Many students said that even if they rules are weird, they go along with them.

“It doesn’t affect me. It doesn’t make me angry,” said Manchur about lining her phone up at the front of her class. “I just make sure my phone off, so I don’t have to write a paper.”

Students say a big reason for this indifference is because unlike confiscated laptops, these rules, while intrusive, do not affect the way the students would otherwise experience class. They say no one takes notes on a cell phone and handing in an ID does not affect test taking all that much.

Students say another reason might be that there is no way for students to get around these rules.

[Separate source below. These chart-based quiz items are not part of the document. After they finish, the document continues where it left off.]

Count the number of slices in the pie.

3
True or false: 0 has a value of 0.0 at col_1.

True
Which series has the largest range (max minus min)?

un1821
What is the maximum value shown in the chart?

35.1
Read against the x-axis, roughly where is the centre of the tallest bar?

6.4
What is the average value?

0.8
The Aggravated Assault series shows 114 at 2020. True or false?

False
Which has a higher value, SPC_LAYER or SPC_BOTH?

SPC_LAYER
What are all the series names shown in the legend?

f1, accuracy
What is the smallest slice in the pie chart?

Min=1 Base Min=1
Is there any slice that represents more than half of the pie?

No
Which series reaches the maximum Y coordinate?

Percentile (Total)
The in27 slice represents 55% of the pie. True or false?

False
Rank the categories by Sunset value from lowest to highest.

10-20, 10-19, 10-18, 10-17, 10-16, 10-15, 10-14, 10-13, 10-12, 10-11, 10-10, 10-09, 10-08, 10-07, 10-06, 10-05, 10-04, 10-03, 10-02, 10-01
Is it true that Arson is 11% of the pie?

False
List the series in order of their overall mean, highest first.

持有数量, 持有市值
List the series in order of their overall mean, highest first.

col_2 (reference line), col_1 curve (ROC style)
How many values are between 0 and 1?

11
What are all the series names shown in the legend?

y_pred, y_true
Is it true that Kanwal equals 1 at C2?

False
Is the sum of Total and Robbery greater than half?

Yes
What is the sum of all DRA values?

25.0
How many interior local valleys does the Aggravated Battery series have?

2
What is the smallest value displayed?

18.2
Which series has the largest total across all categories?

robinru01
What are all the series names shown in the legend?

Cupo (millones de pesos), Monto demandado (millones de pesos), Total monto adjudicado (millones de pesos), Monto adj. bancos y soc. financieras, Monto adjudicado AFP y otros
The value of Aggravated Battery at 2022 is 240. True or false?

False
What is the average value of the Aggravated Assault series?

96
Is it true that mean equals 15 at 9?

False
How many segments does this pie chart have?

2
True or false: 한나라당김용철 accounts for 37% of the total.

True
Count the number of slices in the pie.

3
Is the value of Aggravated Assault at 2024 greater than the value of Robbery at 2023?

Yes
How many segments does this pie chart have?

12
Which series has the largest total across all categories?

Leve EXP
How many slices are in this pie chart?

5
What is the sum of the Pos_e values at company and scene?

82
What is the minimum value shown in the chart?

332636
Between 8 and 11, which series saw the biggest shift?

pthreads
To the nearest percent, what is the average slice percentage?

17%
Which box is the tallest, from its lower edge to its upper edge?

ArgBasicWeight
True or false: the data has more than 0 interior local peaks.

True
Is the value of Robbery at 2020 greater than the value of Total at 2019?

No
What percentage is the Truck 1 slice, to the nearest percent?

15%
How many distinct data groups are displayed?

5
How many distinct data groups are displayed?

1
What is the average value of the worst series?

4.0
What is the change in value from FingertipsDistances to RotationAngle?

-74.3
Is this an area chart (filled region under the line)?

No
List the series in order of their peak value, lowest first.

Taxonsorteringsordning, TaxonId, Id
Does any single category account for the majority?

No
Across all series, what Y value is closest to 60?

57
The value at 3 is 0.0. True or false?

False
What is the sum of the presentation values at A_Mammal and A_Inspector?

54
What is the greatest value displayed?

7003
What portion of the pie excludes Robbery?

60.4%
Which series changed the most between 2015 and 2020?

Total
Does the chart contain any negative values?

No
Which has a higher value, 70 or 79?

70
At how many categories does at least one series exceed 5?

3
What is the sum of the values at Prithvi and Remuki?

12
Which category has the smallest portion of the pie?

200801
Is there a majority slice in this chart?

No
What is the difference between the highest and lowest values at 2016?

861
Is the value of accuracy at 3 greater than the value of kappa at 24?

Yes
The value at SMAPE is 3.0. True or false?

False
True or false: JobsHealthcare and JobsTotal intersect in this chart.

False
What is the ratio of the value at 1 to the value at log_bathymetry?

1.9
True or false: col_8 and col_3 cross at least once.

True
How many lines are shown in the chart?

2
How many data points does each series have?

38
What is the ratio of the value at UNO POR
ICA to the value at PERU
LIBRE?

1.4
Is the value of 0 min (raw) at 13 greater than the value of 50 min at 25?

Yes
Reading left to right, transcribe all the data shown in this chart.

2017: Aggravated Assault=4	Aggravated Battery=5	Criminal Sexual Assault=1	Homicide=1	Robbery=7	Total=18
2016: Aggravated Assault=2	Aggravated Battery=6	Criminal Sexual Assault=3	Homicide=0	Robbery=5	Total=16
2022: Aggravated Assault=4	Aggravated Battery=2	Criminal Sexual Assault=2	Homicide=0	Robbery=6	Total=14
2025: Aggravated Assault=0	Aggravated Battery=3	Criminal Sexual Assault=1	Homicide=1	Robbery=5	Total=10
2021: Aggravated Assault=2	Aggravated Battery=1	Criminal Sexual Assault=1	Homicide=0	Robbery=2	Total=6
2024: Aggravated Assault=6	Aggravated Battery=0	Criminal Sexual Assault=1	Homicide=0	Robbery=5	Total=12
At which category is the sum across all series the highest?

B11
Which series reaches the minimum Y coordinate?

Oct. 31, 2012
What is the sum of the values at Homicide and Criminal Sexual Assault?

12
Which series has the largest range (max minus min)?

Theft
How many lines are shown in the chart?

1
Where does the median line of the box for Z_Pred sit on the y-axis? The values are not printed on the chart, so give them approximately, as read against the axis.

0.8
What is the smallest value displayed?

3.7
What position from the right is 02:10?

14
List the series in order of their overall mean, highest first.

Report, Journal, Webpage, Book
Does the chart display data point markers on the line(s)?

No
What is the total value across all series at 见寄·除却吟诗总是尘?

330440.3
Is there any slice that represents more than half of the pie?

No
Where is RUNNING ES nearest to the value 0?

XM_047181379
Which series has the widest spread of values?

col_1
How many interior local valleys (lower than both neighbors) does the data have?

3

Moreland said that students in her class had tried to fight the rule, but none ever succeeded.

If a professor has no way to prove the rule was ever broken, then students say they tend to act as though the rule never existed.

“I don’t think anyone ever got exposed,” said sophomore honors student Molly D’Innicenzo on how students in her first-year honors Seminar (FYHS) would take an Uber to a field trip despite their teacher threating to take off points for doing so. “She would get there after us, and we would just say, ‘I walked’ or ‘I took the bus,’” she said.

Even as they scrutinized the rule, students often tried to justify why the professor had made the rule as they criticized it.

“I think it was a helpful rule because it did make us kind of have to explore other options,” said D’Innicenzo. “But also, we were freshmen. Not a lot us had cars and knew how to use the bus, so it just seemed bizarre at the time.”